Давно уже факиры умеют зарывать себя живыми в землю.
Другие люди в подобных же трансах ставили в тупик врачей, объявлявших их покойниками и отдававших приказы, в силу которых их живыми зарывали в землю.
По мере того, как продолжались мои эксперименты со смирительной рубашкой в Сан-Квэнтине, я немало раздумывал об этой проблеме остановки жизни.
Помнится, я читал где-то, что крестьяне северной Сибири умеют предаваться спячке в долгие зимы, совершенно как медведи и другие животные.
Какой-то ученый исследовал этих крестьян и нашел, что во время периодов "долгого сна" дыхание и пищеварение в сущности прекращаются, сердце же бьется так слабо, что неспециалист не может даже ощутить его биение.
В этом трансе физиологические процессы настолько близки к абсолютному прекращению, что количество потребляемого воздуха и пищи можно считать, в сущности, ничтожным.
На этом рассуждении отчасти и основано было мое вызывающее поведение перед смотрителем Этертоном и доктором Джексоном.
Вот почему я дерзнул предложить им оставить меня на сто дней в смирительной рубашке.
И они не посмели принять мой вызов.
Тем не менее я умудрился обходиться без воды и пищи в течение десяти дней пребывания в куртке.

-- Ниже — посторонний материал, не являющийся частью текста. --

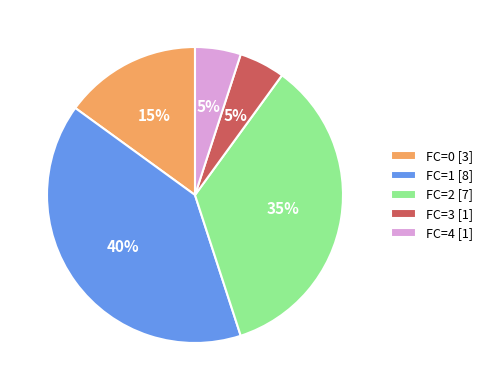

How many slices are in this pie chart?

5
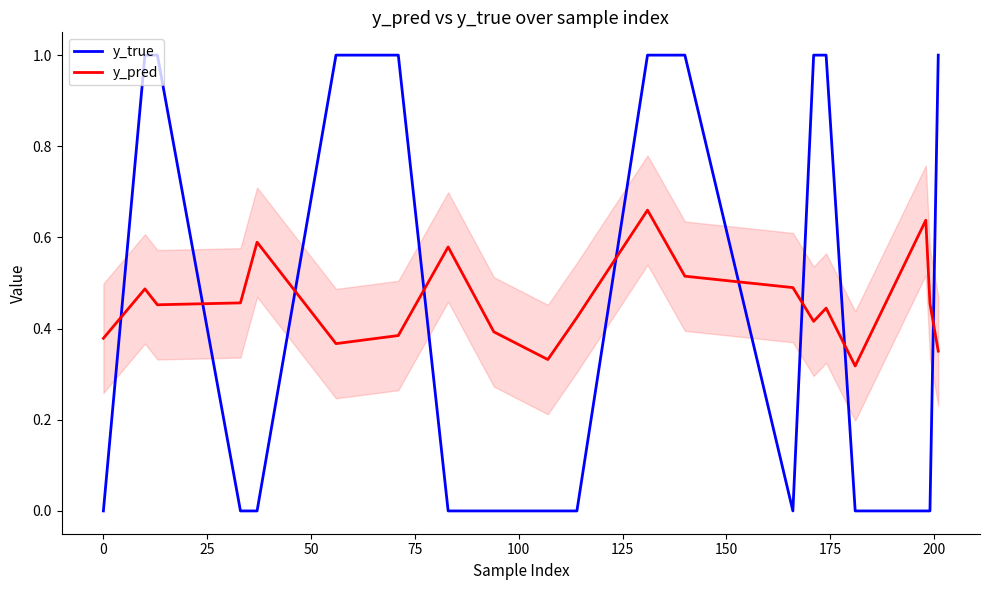

At how many categories does at least one series exceed 0?

20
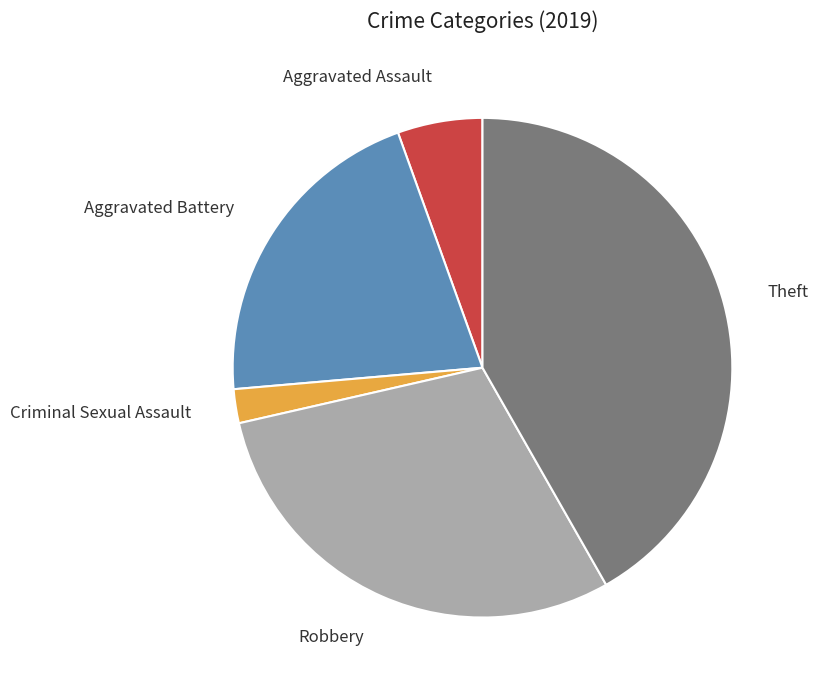

Does any single category account for the majority?

No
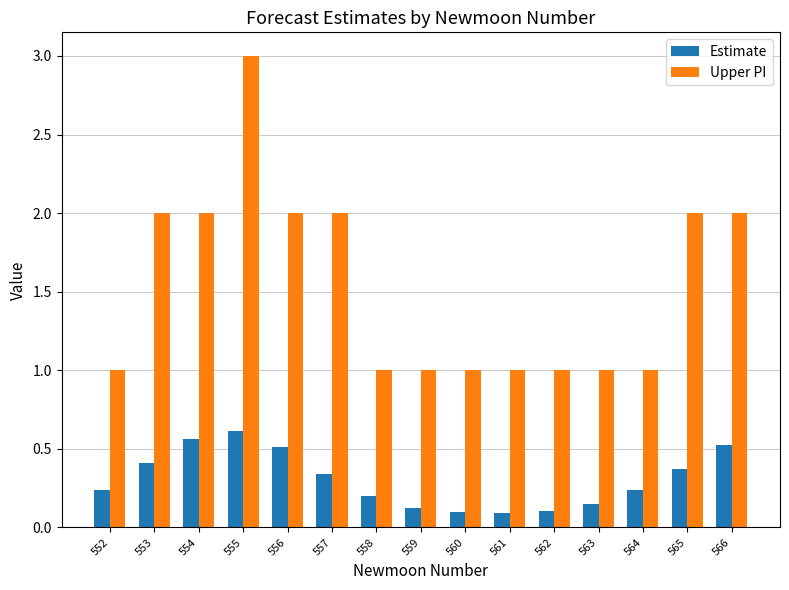

What is the difference between the highest and lowest values at 563?

0.8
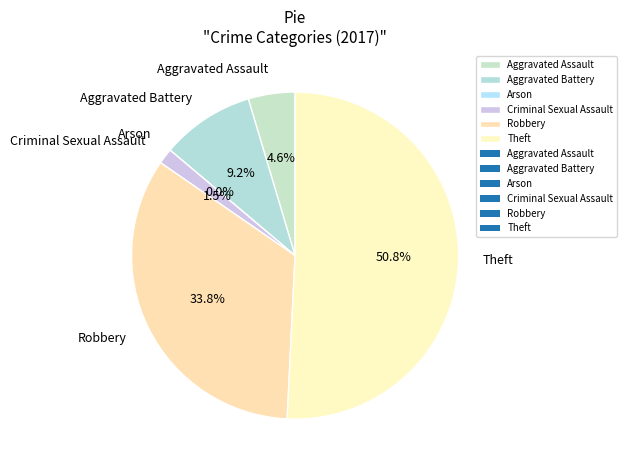

Is it true that Criminal Sexual Assault is 2% of the pie?

True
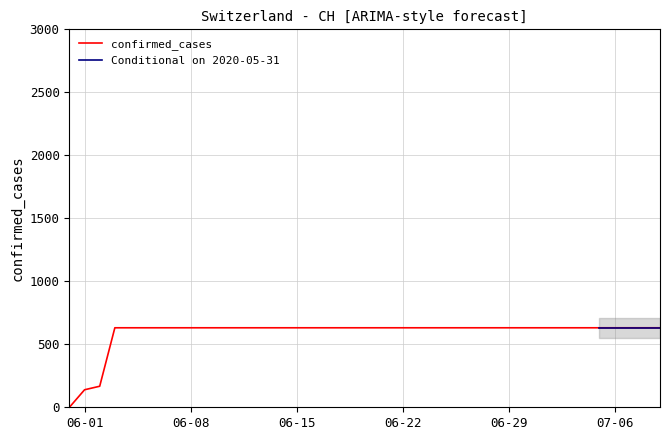

How many values are below 631?

3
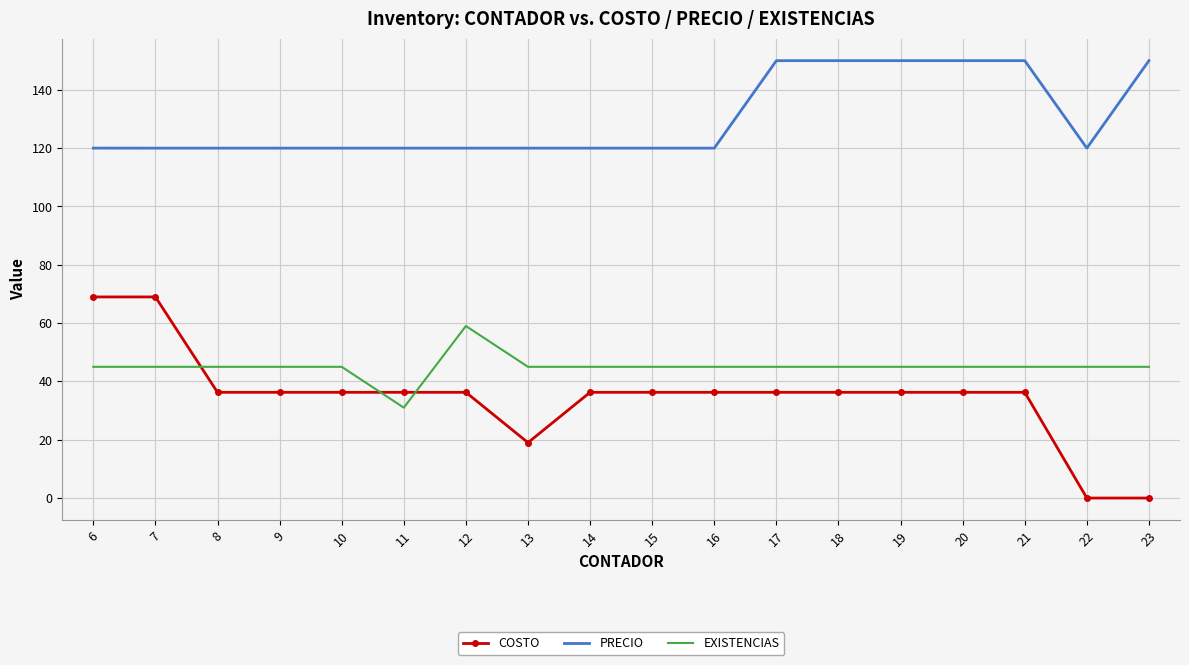

Reading left to right, list all the values displayed in this chart.

COSTO: 69.0	69.0	36.3	36.3	36.3	36.3	36.3	19.0	36.3	36.3	36.3	36.3	36.3	36.3	36.3	36.3	0.0	0.0
PRECIO: 120.0	120.0	120.0	120.0	120.0	120.0	120.0	120.0	120.0	120.0	120.0	150.0	150.0	150.0	150.0	150.0	120.0	150.0
EXISTENCIAS: 45.0	45.0	45.0	45.0	45.0	31.0	59.0	45.0	45.0	45.0	45.0	45.0	45.0	45.0	45.0	45.0	45.0	45.0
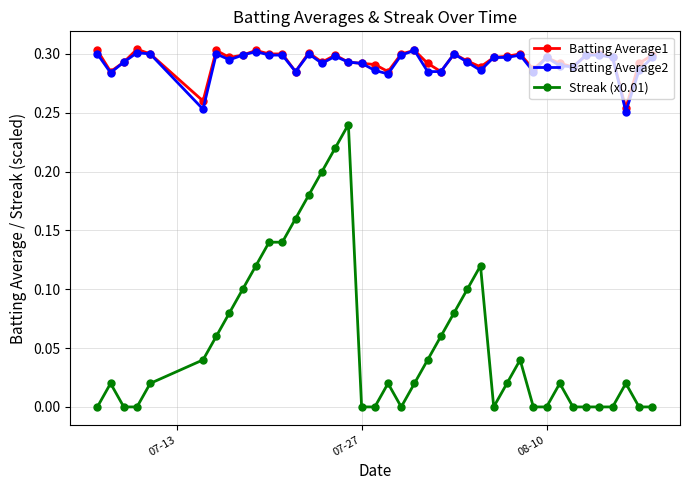

True or false: Batting Average2 and Streak (x0.01) intersect in this chart.

False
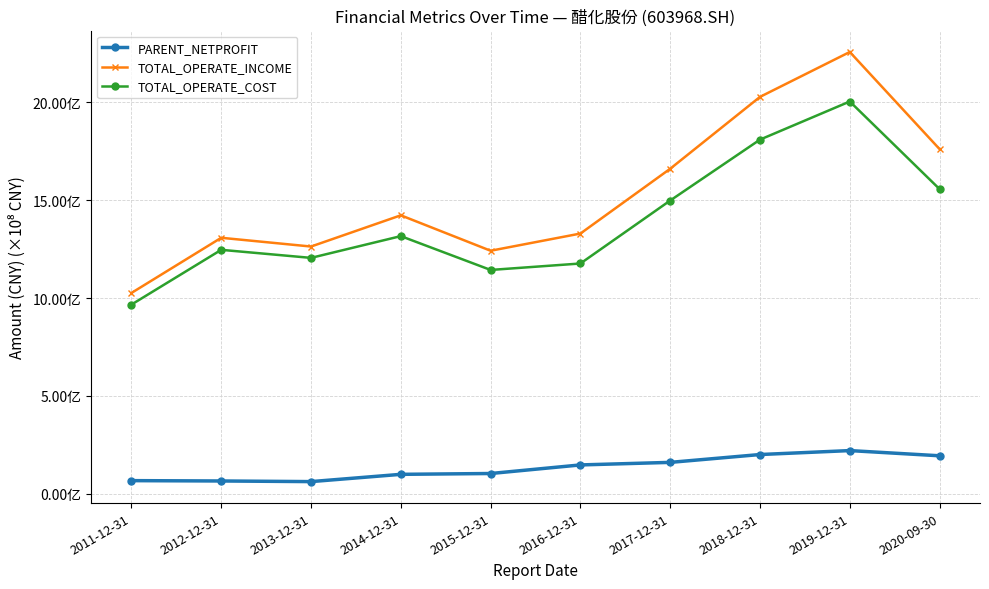

True or false: PARENT_NETPROFIT has more than 0 interior local peaks.

True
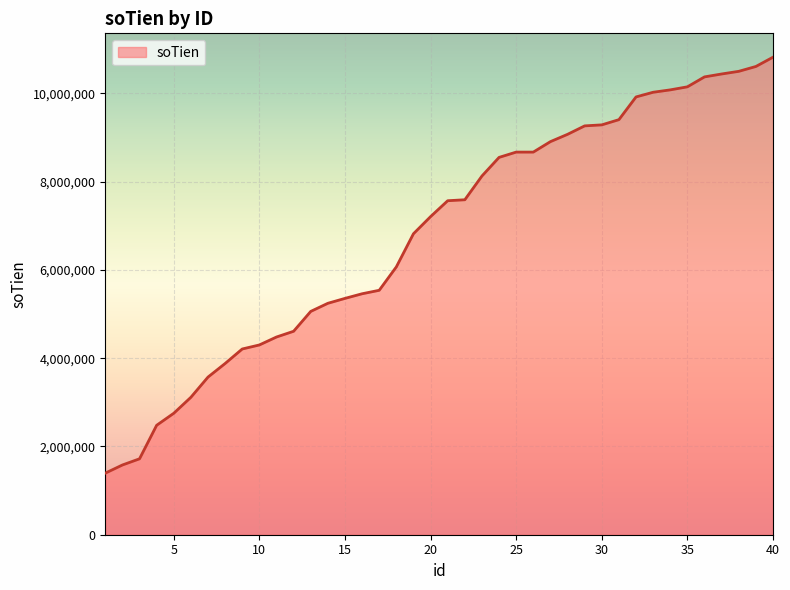

What is the difference between the maximum and minimum values?

9425000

Я находил положительно невыносимым, чтобы из глубины грез в пространстве и времени меня извлекала гнусная действительность в лице презренного тюремного врача, прижимающего сосуд с водой к моим губам.
Поэтому я предупредил доктора Джексона, что я, во-первых, намерен обходиться в смирительной рубашке без воды, а во-вторых, что я буду сопротивляться усилиям напоить меня.
Разумеется, дело не обошлось без борьбы, но после нескольких попыток доктор Джексон сдался.
После этого место, занимаемое в жизни Дэрреля Стэндинга смирительной рубашкой, едва ли составляло больше нескольких мгновений.
Как только меня зашнуровывали, я сейчас же начинал наводить на себя "малую смерть".
Благодаря привычке это стало простым и легким делом.
Я так быстро прекращал в себе жизнь и сознание, что избавлял себя от страшной муки, вызываемой задержкой кровообращения.
Невероятно быстро меня осеняла тьма.
После этого Дэррель Стэндинг видел свет только тогда, когда надо мною склонялись лица людей, развязывавших меня, и в уме пробегала мысль, что в это мгновение протекло целых десять дней.
Но какие чудесные десять дней проводил я в других местах!